Öte yandan, Hamas’ın politikaları bir yana, bir de şu gerçek var: Gazze tepeden yağan bombalar olmasa da ölüyor. Büyük bir yalnızlıkla, terk edilmişlikle, izolasyonla yavaş yavaş ölüyor. Mısır’ın teklif ettiği ateşkesi Hamas’ın neden reddettiğini bu gerçeği göz önünde bulundurmadan anlamak imkânsız... Zira bu ateşkes metni Gazze’yi ölüme mahkum eden ambargonun kaldırılmasından bahsetmiyordu bile.

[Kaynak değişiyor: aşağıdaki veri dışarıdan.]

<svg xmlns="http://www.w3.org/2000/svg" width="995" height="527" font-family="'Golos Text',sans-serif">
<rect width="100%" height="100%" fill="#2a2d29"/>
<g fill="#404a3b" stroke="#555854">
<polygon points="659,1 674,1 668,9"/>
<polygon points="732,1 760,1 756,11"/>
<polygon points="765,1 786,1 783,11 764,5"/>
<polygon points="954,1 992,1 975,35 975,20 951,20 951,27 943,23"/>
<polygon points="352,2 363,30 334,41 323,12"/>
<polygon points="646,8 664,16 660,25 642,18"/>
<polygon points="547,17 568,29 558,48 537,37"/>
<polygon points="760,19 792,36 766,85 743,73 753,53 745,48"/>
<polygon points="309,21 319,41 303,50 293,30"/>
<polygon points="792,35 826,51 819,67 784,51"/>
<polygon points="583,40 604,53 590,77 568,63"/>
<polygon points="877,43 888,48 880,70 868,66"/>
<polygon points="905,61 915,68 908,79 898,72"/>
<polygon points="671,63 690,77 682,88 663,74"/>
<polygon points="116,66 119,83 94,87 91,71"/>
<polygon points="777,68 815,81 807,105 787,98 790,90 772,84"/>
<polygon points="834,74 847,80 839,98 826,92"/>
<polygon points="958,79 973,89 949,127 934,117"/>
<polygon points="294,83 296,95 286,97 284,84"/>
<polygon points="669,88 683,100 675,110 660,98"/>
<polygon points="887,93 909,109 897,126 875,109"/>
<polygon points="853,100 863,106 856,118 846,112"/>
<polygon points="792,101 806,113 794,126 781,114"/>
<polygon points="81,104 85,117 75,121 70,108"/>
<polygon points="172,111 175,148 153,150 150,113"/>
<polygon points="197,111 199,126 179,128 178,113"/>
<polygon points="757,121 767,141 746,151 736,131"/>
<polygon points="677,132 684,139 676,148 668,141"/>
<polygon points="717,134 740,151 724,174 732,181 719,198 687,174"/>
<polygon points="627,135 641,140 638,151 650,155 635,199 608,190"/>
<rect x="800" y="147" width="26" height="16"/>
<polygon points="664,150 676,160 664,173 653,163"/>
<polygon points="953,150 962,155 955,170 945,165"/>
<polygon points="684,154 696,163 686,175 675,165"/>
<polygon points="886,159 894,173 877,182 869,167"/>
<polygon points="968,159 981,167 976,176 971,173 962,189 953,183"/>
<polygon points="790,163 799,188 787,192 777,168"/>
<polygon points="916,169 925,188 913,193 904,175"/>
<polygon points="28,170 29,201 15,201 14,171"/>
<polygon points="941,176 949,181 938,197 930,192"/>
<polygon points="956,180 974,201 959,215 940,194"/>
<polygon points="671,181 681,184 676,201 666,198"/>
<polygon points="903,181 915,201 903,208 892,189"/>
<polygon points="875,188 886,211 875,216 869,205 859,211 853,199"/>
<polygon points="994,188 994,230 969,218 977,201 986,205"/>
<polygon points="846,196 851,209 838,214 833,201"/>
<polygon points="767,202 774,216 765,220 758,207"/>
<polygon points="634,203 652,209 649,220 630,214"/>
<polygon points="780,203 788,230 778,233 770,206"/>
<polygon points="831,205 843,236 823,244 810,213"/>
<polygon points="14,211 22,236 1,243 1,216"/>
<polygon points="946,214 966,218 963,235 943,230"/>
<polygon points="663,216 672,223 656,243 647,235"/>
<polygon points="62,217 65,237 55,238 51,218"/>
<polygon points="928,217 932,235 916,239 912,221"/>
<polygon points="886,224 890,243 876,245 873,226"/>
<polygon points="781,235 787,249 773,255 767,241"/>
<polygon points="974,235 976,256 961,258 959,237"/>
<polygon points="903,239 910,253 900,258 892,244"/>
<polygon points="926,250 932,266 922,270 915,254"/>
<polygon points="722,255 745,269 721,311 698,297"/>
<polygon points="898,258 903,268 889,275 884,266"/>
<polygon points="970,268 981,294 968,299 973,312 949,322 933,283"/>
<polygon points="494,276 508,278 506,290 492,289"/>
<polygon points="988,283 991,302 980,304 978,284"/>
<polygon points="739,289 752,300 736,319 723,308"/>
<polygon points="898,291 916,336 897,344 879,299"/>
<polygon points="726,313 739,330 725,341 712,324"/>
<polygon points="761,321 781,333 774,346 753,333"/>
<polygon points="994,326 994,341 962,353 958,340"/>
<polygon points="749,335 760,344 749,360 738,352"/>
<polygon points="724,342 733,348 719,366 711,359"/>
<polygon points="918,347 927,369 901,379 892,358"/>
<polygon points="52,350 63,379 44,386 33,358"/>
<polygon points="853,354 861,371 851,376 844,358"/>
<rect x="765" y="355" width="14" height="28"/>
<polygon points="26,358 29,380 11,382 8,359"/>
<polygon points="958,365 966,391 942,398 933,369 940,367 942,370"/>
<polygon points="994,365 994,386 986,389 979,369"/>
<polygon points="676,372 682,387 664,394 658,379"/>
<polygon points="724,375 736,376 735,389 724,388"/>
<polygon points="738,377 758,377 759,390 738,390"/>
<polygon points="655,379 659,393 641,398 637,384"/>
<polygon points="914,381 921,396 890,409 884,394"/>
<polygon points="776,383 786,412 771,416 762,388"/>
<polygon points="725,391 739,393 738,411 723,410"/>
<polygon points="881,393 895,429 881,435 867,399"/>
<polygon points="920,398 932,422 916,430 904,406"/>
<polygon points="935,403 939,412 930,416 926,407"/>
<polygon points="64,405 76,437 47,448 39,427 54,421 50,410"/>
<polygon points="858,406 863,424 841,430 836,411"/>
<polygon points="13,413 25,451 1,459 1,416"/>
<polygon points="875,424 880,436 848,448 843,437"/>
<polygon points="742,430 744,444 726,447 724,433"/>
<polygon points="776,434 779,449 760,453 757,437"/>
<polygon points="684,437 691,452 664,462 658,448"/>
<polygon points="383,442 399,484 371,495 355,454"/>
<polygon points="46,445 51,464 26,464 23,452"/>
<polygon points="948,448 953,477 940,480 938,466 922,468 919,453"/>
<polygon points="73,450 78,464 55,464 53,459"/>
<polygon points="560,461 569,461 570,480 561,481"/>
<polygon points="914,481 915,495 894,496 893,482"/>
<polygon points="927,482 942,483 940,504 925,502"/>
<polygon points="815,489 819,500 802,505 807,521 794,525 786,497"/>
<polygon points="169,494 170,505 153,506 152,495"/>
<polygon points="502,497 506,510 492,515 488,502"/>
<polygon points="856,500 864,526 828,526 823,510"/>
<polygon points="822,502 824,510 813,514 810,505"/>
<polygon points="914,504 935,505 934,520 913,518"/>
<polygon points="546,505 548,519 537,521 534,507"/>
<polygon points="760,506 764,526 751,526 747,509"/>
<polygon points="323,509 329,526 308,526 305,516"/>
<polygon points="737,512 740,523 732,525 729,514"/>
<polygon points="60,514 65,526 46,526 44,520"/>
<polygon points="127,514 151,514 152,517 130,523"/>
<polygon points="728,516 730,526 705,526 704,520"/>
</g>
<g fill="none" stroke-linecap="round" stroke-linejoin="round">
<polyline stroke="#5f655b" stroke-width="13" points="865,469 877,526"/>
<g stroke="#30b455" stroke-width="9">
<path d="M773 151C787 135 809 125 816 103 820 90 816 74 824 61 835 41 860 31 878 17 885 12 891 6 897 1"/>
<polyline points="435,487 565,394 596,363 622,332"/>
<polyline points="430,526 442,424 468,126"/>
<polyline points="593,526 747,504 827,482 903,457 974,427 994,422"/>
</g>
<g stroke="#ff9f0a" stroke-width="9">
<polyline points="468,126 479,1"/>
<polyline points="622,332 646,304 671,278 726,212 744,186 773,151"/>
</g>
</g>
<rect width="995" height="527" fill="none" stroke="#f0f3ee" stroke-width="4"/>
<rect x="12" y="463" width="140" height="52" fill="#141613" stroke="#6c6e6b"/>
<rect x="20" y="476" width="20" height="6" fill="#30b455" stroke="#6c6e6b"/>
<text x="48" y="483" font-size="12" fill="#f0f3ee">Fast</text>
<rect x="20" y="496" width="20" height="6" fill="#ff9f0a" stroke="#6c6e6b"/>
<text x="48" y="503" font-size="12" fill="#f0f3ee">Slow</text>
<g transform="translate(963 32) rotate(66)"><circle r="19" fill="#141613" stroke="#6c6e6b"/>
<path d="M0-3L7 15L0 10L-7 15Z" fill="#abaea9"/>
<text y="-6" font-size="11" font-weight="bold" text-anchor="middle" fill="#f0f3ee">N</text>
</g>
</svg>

Statükonun aynen devamını öngören bir durumu Hamas’ın kabul etmesini istiyordu. Üstelik bunu önerenin tamamen İsrail’in güdümünde olan Mısır’ın askeri yönetimi olduğunu göz önünde bulundurmak şart. Sadece bu da değil, Filistinli esirlerin salıverilmesi meselesi de göz ardı edilen bir meseleydi ateşkes metninde. Kısacası Hamas’a danışılmamış, tamamen İsrail kontrolünde hazırlanmış, Hamas’ı yok sayan bir metnin Hamas tarafından kabul edilmesini beklemek pek de mümkün değildi aslında. Üstelik çok da akıllıca bir kurguydu bu. Çünkü Hamas’ın reddedeceği bir metni ateşkes teklifi olarak dünyanın önüne getirmek ‘barışı Hamas istemiyor’ kılıfı hazırlamanın ustaca bir yolu.
Ortadoğu’yu ve Arap âlemini Türkiye’de en yakından takip eden gazetecilerden Mustafa Özcan ‘Elde patlayan ateşkes teklifi’ yazısında İsrailli bir bakanın sözlerinden alıntı yapmış. Şöyle diyor bakan: ‘Ateşkes teklifinden birkaç saat sonra bu ateşkes anlaşmasını kendi kendimize yaptığımızı keşfetmiş olduk.’ (Meseleyi detaylı şekilde inceleyen bu yazıyı okumanızı tavsiye ederim).
Hamas bu arka planla, teklifi reddederken bu reddin arkasında Türkiye ve Katar’ın kışkırtmasının olduğunu söylemek doğru değil. Doğru, Hamas Türkiye ve Katar’ın süreçte etkin olmasını istiyor, çünkü her şeyden önce muhatap alınmak istiyor. Ama teklifin reddedilmesinin sebebi Türkiye ve Katar değil. Metnin kendisi ve hazırlanma şekli.
Peki, Hamas’ın kabul ettiği, Türkiye ve Katar ortaklığında bir teklife İsrail nasıl bakar? Mısır sınır komşusu Gazze’yle ilgili devre dışı kalabilir mi? Bu soruların cevabı ‘hayır’ gibi görünüyor. Maalesef Batı ve onun kuyruğu Arap yönetimlerinin desteği sürdükçe bu soykırım ‘kendini savunma hakkı’ adı altında devam edecek gibi görünüyor.